Code change snippets:

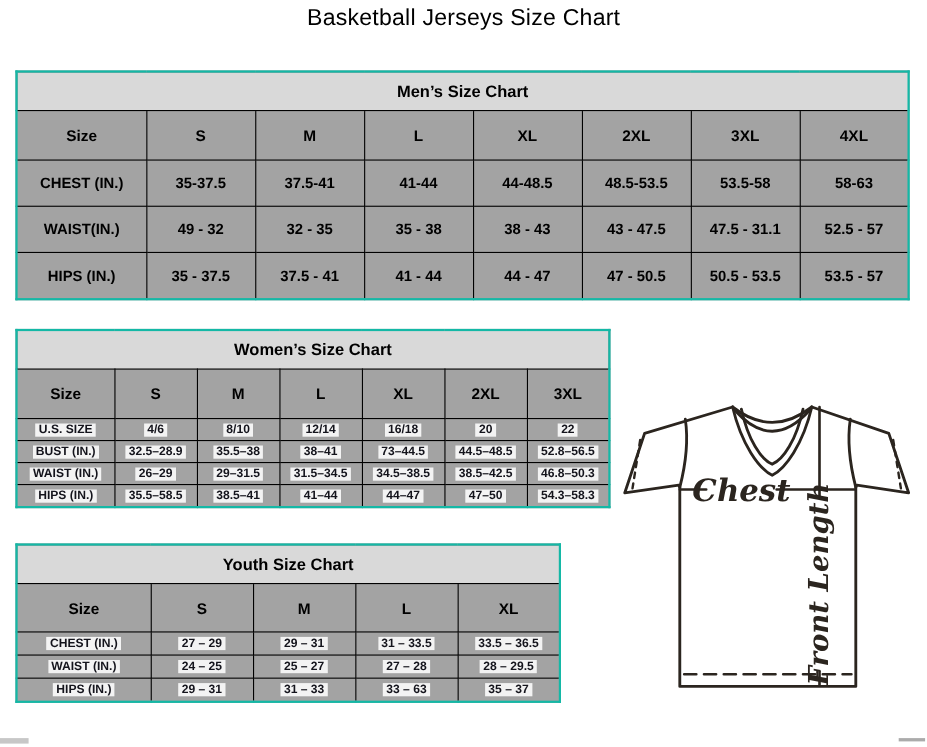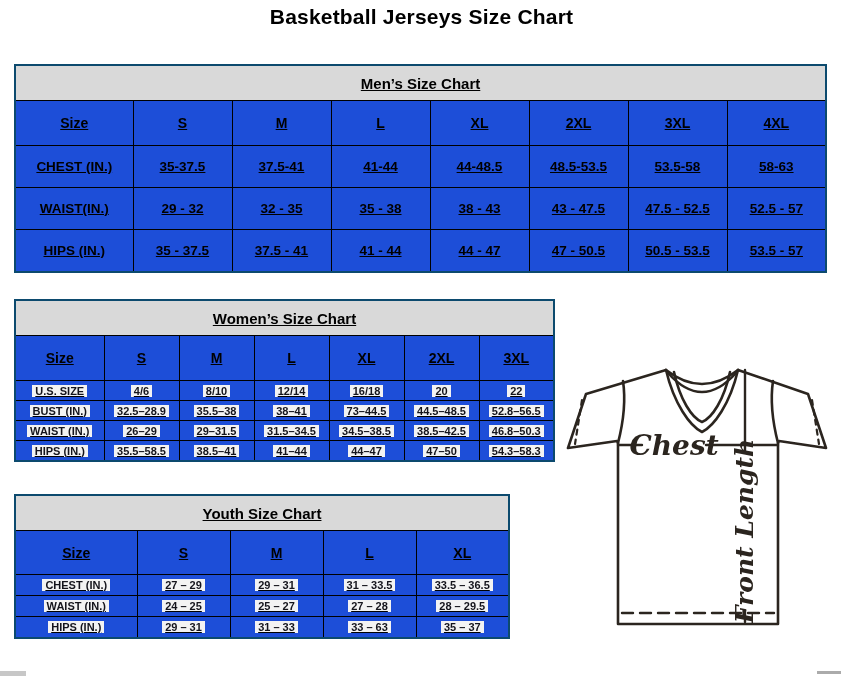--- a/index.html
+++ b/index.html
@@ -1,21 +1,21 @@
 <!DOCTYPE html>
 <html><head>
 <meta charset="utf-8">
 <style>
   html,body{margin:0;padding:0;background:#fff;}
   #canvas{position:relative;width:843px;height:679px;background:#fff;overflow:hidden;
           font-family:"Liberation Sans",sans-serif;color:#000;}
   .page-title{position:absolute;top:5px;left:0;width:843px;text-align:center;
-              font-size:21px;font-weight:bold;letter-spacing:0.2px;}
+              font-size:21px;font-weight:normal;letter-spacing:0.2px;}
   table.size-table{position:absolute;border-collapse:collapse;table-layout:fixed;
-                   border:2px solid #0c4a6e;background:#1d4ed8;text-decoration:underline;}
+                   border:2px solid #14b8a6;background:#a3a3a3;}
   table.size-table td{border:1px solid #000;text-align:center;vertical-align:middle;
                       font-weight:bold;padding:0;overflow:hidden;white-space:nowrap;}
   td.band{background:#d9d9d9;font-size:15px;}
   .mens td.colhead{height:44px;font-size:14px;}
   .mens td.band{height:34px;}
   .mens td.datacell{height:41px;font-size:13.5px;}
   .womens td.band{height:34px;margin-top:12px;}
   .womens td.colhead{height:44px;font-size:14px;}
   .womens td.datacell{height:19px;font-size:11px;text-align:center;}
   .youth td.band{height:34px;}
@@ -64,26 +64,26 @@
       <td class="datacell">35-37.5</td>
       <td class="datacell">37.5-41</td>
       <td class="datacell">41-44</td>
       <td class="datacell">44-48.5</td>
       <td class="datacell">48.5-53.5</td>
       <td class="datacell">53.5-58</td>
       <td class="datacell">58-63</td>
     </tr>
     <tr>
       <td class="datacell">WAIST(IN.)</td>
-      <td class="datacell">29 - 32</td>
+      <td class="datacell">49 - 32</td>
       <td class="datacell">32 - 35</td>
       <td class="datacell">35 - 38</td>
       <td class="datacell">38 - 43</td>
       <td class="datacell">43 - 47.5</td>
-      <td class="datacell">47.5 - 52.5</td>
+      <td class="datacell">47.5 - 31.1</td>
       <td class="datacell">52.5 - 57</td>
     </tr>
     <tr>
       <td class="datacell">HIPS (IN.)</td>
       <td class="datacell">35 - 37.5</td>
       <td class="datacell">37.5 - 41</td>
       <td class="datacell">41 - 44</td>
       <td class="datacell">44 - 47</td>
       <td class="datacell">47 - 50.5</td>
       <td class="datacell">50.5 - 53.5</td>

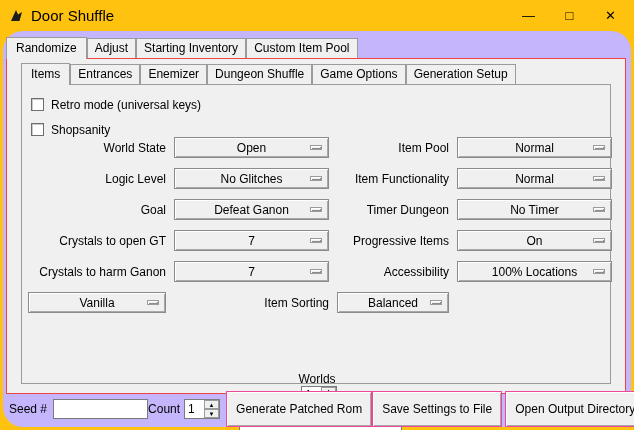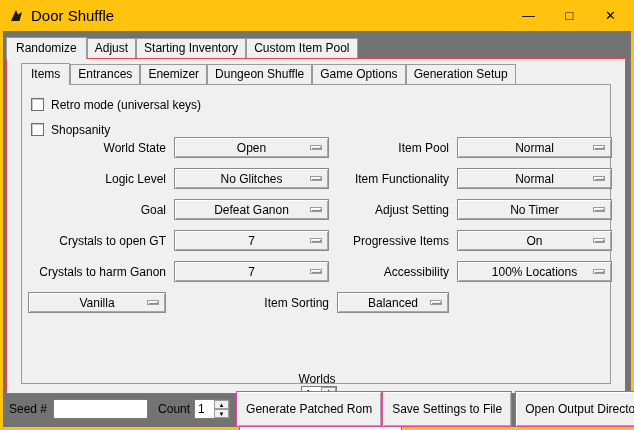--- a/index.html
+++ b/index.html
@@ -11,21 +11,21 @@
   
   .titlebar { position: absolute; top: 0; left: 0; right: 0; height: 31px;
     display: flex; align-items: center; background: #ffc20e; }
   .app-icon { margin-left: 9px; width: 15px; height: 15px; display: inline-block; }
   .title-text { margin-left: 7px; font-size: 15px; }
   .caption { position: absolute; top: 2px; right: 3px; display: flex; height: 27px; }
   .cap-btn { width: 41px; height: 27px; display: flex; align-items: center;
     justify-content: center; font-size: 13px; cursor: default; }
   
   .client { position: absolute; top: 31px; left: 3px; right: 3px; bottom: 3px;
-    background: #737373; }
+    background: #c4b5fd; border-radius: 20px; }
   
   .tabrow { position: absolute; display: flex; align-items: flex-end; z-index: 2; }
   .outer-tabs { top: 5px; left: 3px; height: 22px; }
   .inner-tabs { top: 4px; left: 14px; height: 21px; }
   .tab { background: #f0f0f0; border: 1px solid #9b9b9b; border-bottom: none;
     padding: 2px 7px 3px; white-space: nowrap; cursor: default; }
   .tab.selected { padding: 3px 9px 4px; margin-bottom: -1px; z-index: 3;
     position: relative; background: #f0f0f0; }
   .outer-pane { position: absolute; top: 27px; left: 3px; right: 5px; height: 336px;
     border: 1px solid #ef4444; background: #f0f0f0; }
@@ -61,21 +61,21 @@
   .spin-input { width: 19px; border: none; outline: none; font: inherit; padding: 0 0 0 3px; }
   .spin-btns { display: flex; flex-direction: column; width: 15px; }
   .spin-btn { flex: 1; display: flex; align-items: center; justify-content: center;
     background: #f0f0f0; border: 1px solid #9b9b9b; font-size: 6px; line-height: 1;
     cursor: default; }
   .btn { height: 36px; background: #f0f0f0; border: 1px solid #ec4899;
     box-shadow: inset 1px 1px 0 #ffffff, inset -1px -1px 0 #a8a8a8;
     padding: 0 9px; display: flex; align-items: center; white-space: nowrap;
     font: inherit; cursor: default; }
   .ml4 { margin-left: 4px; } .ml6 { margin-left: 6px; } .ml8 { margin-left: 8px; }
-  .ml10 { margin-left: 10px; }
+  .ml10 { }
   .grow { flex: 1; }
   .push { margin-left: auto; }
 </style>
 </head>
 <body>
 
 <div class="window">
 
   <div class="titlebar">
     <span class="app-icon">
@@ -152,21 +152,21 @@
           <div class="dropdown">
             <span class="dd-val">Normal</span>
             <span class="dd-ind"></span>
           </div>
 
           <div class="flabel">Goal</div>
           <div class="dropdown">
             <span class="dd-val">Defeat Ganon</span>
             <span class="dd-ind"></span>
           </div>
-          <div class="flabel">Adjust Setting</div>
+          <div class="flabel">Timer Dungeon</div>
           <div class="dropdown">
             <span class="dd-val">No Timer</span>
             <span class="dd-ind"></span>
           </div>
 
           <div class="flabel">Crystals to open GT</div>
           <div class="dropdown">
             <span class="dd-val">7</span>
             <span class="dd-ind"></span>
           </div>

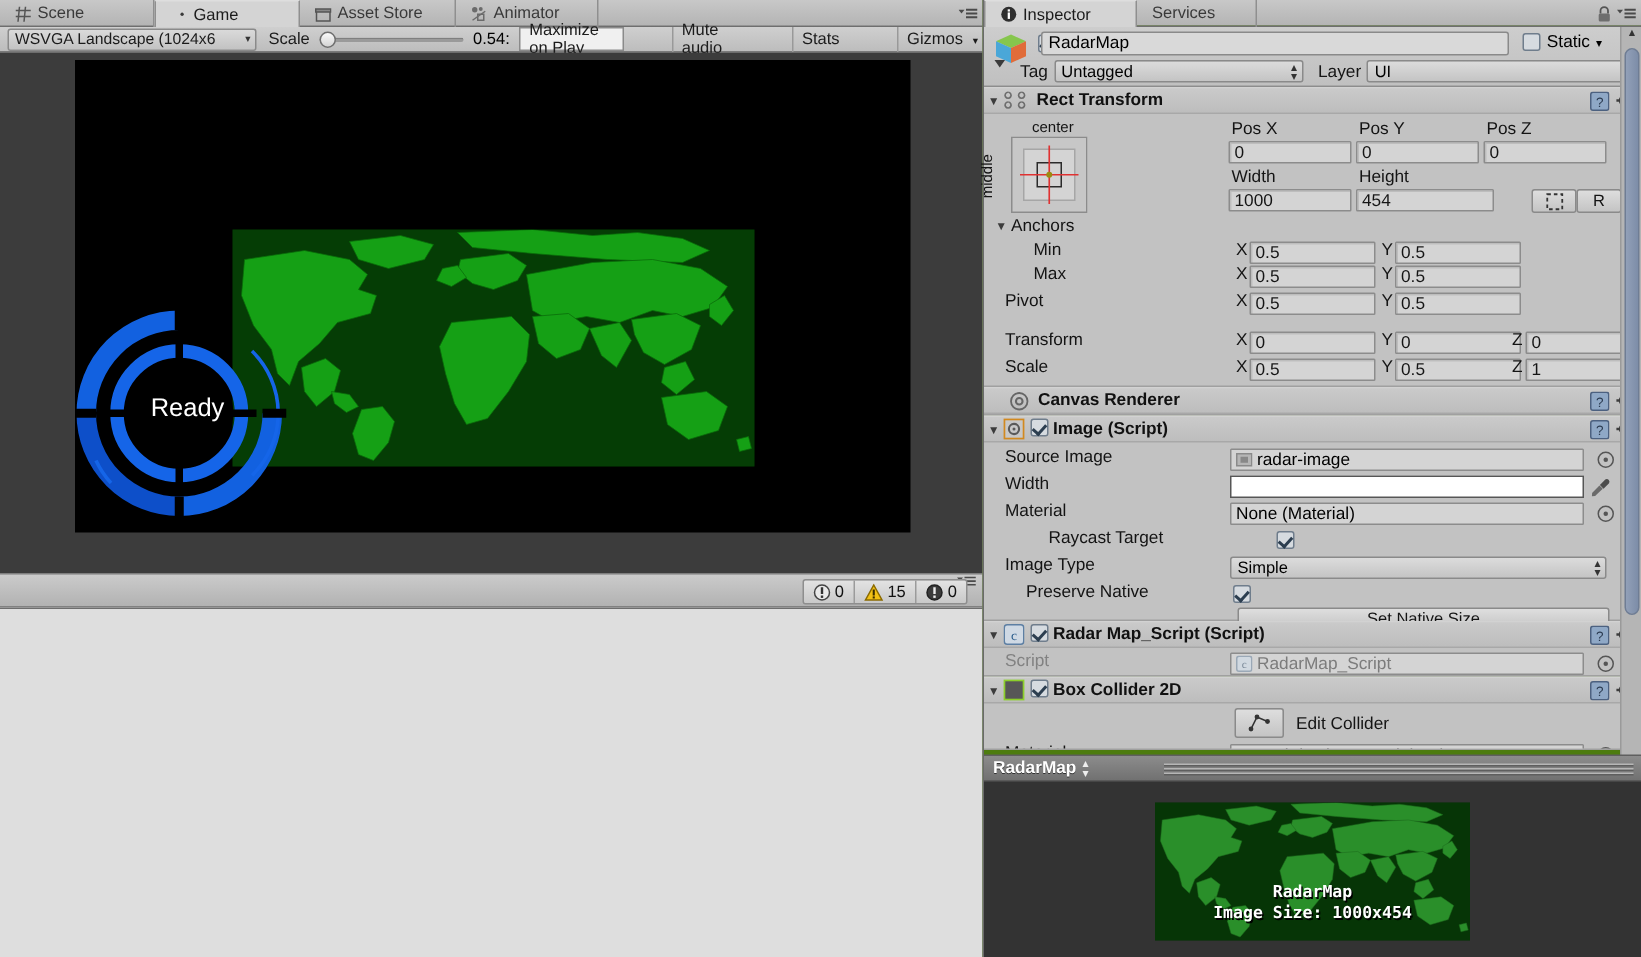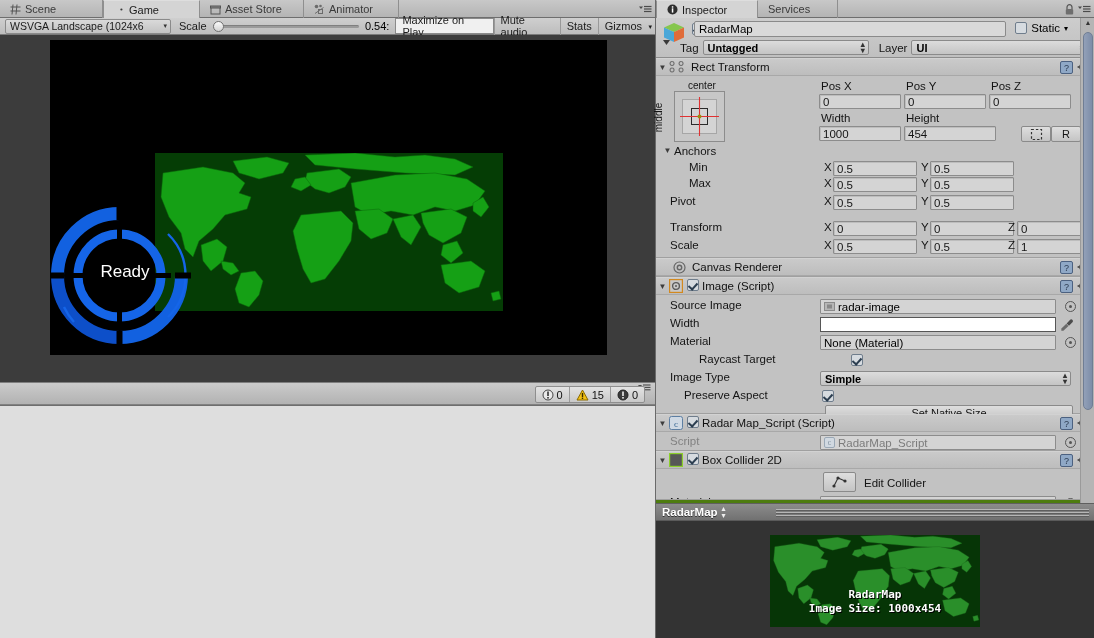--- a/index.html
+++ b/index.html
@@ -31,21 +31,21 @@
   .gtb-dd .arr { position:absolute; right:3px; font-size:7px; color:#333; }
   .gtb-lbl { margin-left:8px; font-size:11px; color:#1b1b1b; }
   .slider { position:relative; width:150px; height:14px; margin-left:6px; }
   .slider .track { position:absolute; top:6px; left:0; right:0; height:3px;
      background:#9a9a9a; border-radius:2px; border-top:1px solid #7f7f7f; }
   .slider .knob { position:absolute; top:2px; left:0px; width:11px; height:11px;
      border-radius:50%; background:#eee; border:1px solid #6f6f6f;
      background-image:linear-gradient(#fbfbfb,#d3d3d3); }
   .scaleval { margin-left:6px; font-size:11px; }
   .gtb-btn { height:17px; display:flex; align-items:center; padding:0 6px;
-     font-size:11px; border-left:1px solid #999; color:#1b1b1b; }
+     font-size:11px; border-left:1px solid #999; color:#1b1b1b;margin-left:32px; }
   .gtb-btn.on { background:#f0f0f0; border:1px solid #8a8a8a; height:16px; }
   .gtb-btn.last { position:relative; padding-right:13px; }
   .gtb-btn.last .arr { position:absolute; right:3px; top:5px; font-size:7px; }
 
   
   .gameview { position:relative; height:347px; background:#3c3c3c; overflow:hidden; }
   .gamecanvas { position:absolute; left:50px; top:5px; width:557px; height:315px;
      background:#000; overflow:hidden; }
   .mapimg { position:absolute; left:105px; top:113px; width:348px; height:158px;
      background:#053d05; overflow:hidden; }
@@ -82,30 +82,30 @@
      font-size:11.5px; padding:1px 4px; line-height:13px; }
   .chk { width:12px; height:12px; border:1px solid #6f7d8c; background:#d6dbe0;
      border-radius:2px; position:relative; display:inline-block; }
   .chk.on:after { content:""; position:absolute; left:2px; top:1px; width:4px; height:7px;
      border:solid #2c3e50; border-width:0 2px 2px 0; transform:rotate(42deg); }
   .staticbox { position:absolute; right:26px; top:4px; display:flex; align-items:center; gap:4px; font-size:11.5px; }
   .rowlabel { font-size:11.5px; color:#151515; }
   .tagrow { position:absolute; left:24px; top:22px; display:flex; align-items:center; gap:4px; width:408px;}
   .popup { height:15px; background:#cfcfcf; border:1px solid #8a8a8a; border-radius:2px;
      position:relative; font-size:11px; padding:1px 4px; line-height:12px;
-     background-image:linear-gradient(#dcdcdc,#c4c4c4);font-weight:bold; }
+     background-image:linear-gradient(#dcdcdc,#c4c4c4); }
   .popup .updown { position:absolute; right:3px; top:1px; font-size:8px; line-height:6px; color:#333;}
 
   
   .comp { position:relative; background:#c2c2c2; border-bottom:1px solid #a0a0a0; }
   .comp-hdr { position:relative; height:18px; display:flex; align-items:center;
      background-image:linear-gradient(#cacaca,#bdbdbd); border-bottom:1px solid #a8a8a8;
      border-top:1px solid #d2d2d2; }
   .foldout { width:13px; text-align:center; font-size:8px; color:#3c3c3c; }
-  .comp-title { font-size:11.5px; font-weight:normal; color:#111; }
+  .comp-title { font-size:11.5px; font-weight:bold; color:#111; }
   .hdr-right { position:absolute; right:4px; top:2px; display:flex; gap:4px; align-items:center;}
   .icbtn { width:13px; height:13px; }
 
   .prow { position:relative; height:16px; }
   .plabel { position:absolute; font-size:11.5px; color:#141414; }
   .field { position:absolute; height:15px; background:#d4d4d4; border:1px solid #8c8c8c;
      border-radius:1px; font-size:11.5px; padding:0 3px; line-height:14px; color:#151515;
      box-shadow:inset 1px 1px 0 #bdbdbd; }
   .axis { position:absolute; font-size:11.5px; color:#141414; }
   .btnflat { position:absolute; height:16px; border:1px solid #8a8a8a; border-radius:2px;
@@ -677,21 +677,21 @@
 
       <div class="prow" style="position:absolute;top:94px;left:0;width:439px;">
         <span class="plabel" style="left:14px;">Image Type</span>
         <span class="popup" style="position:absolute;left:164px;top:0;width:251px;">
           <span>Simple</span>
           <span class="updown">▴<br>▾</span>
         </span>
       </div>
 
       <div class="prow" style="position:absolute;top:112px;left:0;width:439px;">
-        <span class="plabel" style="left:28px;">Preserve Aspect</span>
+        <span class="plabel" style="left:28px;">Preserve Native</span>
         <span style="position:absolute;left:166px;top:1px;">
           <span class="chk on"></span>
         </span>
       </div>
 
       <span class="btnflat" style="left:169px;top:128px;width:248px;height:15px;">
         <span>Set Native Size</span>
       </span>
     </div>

[Problem statement]:
Going through the records above line by line, tally those with the word "tabs" and answer with the number only.

[Result]:
2